◆ **Questions on the material**
1. In the appellate opinion, rewrite everything from "I. Standard of" down to "893, 912 (Tex.", substituting "reasonable factfinder" for "rational jury".
2. According to the appellate opinion, how much restitution did the trial court order Hammons to pay?

Page text section start

In the Court of Appeals Sixth Appellate District of Texas at Texarkana
No. 06-24-00217-CR
HOUSTON SAMUEL HAMMONS, Appellant
V.
THE STATE OF TEXAS, Appellee
On Appeal from the 336th District Court Fannin County, Texas Trial Court No. CR-24-46712
Before Stevens, C.J., van Cleef and Rambin, JJ. Memorandum Opinion by Chief Justice Stevens MEMORANDUM OPINION
A Fannin County jury convicted Houston Samuel Hammons of criminal mischief causing
pecuniary loss of $2,500.00 or more but less than $30,000.00, a state jail felony. See TEX. PENAL
CODE ANN. § 28.03(b)(4) (Supp.). For this offense, the jury assessed a punishment of two years’
imprisonment, and the trial court ordered Hammons to pay $4,044.00 in restitution to his victims.
In his sole issue on appeal, Hammons argues that the evidence is legally insufficient to support
the element of pecuniary loss.1 Because we find that legally sufficient evidence supported the
amount of pecuniary loss, we affirm the trial court’s judgment.
I. Standard of Review
“In evaluating legal sufficiency, we review all the evidence in the light most favorable to
the trial court’s judgment to determine whether any rational jury could have found the essential
elements of the offense beyond a reasonable doubt.” Williamson v. State, 589 S.W.3d 292, 297
(Tex. App.—Texarkana 2019, pet. ref’d) (citing Brooks v. State, 323 S.W.3d 893, 912 (Tex.
Crim. App. 2010) (plurality op.); Jackson v. Virginia, 443 U.S. 307, 319 (1979); Hartsfield v.
State, 305 S.W.3d 859, 863 (Tex. App.—Texarkana 2010, pet. ref’d)). “Our rigorous [legal
sufficiency] review focuses on the quality of the evidence presented.” Id. (citing Brooks, 323
S.W.3d at 917–18 (Cochran, J., concurring)). “We examine legal sufficiency under the direction
of the Brooks opinion, while giving deference to the responsibility of the jury ‘to fairly resolve
conflicts in testimony, to weigh the evidence, and to draw reasonable inferences from basic facts
to ultimate facts.’” Id. (quoting Hooper v. State, 214 S.W.3d 9, 13 (Tex. Crim. App. 2007)
1 In our cause number 06-24-00216-CR, Hammons appeals his conviction for family violence assault by occlusion. 2 (citing Jackson, 443 U.S. at 318–19; Clayton v. State, 235 S.W.3d 772, 778 (Tex. Crim. App.
2007))).

Page text section end
Listed entries section start

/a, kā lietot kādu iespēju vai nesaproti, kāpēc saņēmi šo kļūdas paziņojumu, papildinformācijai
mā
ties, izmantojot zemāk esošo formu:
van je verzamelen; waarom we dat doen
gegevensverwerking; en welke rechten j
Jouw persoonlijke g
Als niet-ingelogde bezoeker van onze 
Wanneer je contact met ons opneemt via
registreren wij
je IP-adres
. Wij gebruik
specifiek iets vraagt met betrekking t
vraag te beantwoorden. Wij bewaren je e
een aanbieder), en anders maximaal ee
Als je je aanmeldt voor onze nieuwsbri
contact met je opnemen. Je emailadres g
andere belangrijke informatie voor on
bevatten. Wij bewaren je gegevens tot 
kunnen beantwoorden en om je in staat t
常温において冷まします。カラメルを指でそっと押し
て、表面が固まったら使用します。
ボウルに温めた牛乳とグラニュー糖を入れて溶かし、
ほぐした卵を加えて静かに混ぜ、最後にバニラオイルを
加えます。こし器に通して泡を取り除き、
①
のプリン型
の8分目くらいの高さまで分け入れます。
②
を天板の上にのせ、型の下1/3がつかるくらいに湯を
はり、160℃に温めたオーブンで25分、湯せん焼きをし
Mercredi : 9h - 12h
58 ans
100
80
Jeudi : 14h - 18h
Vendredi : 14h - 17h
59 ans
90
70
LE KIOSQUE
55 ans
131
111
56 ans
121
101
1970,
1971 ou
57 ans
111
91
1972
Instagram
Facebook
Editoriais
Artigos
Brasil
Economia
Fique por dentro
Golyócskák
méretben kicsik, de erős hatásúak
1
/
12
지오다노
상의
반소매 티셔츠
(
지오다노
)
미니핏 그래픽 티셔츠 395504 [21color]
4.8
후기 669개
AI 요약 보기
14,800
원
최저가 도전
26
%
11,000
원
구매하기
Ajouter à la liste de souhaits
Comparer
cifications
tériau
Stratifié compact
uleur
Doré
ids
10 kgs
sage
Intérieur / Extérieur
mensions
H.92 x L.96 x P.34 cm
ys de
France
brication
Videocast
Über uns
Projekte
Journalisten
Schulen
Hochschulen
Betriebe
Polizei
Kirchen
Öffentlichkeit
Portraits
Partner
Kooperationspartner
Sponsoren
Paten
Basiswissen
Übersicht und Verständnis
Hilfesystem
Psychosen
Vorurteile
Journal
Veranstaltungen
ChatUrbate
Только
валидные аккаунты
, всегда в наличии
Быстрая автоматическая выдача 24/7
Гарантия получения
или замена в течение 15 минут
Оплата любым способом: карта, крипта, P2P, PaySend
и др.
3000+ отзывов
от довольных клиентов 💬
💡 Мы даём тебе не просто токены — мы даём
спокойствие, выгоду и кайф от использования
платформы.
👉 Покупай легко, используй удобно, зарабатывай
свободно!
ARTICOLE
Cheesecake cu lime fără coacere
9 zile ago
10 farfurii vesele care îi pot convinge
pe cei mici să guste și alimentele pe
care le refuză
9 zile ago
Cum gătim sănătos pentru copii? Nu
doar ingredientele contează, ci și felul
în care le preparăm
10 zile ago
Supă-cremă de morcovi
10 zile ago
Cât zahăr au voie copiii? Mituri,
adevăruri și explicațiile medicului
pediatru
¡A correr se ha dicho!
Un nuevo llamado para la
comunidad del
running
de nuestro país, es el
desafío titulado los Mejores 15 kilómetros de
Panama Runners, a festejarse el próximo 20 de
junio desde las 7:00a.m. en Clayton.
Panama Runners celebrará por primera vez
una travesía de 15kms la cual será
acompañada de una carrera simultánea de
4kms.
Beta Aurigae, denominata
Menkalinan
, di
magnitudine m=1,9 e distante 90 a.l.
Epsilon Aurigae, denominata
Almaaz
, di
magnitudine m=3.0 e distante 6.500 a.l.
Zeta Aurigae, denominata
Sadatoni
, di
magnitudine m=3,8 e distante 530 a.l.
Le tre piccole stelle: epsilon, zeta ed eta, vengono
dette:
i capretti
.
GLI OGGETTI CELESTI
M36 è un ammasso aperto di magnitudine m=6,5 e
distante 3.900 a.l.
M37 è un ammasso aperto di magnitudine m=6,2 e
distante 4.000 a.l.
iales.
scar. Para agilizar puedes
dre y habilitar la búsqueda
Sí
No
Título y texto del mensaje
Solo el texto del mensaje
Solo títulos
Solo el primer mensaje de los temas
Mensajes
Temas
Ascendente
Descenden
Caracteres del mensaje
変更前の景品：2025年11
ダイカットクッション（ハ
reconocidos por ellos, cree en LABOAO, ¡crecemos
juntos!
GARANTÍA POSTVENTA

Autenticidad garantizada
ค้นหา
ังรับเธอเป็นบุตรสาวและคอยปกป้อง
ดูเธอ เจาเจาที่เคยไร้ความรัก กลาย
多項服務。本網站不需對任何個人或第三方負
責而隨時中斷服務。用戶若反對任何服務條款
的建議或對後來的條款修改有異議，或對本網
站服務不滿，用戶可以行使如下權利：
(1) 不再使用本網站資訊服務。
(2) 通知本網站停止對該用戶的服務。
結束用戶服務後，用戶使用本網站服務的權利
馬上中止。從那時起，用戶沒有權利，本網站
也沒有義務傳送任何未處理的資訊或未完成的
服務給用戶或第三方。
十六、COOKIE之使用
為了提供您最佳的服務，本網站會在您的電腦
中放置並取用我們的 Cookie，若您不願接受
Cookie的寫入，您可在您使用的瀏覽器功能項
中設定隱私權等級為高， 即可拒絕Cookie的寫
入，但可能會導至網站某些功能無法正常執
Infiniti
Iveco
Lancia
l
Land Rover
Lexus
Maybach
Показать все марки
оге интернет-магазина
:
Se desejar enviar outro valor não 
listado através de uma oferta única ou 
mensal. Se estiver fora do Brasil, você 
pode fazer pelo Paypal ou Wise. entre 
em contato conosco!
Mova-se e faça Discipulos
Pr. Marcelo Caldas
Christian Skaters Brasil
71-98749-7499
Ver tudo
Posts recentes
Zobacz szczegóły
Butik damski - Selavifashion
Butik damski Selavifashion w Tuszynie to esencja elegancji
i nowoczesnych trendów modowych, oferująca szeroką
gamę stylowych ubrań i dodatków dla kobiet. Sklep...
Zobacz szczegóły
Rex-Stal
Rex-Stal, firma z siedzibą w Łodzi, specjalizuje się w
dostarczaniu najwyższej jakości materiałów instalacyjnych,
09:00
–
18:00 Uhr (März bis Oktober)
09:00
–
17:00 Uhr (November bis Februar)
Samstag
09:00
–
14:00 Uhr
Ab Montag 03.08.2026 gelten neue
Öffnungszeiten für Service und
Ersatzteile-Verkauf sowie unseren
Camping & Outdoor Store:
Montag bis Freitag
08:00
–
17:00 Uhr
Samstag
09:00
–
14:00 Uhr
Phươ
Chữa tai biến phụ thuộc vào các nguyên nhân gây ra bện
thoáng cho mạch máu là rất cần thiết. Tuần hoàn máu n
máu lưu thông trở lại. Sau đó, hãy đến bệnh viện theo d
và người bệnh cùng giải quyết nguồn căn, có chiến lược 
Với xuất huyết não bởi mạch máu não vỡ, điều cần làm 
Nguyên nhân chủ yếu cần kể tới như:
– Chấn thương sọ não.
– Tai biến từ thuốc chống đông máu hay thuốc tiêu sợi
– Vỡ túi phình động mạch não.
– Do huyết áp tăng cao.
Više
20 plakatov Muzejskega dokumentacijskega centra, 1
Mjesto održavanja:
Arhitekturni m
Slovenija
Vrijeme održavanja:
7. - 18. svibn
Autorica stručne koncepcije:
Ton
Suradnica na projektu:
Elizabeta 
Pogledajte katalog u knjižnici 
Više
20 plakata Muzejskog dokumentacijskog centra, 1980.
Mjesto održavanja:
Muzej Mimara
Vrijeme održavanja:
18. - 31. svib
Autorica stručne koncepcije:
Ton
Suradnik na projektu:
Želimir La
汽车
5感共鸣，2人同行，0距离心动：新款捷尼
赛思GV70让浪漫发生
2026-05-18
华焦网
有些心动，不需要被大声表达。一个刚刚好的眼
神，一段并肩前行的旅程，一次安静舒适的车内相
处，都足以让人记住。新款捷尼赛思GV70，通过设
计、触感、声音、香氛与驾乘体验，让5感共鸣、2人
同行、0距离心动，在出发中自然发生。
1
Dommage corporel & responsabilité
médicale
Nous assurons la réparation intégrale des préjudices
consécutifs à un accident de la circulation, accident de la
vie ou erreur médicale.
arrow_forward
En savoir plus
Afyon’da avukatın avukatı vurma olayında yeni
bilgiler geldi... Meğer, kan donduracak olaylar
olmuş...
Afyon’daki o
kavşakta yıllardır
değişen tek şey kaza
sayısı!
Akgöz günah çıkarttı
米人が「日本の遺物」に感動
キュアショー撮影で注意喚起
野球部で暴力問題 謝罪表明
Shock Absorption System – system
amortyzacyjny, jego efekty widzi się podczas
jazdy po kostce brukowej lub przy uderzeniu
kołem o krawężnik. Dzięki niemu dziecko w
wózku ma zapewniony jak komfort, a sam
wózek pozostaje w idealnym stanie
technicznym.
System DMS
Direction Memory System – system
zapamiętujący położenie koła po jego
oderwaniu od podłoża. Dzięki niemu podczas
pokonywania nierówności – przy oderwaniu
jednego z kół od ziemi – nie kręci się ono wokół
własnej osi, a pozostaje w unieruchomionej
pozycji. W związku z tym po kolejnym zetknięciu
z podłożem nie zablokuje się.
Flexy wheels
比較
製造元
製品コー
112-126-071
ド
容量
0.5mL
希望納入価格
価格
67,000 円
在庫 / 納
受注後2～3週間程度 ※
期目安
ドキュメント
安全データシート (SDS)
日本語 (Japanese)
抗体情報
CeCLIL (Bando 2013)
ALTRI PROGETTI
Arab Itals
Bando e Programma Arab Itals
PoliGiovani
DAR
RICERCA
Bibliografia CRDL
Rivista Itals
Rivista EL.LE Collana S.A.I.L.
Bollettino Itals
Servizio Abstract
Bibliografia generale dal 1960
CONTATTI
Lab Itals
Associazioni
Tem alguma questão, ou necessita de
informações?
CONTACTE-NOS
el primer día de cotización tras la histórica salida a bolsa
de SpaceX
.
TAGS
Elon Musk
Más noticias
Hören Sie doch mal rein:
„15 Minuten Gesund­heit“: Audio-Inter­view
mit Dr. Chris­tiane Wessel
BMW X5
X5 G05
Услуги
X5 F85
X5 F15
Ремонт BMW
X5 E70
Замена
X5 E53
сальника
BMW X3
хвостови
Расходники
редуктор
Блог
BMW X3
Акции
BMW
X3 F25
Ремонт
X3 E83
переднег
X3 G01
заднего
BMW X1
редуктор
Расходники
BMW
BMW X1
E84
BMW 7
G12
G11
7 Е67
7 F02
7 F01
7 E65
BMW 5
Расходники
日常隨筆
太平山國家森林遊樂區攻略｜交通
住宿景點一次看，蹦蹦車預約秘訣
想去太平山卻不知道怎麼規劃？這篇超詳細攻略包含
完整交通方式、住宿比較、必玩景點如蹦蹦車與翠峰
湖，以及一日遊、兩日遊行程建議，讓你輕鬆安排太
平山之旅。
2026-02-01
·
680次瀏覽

Listed entries section end

◆ **Answers provided**
1.
I. Standard of Review
“In evaluating legal sufficiency, we review all the evidence in the light most favorable to
the trial court’s judgment to determine whether any reasonable factfinder could have found the essential
elements of the offense beyond a reasonable doubt.” Williamson v. State, 589 S.W.3d 292, 297
(Tex. App.—Texarkana 2019, pet. ref’d) (citing Brooks v. State, 323 S.W.3d 893, 912 (Tex.

2. $4,044.00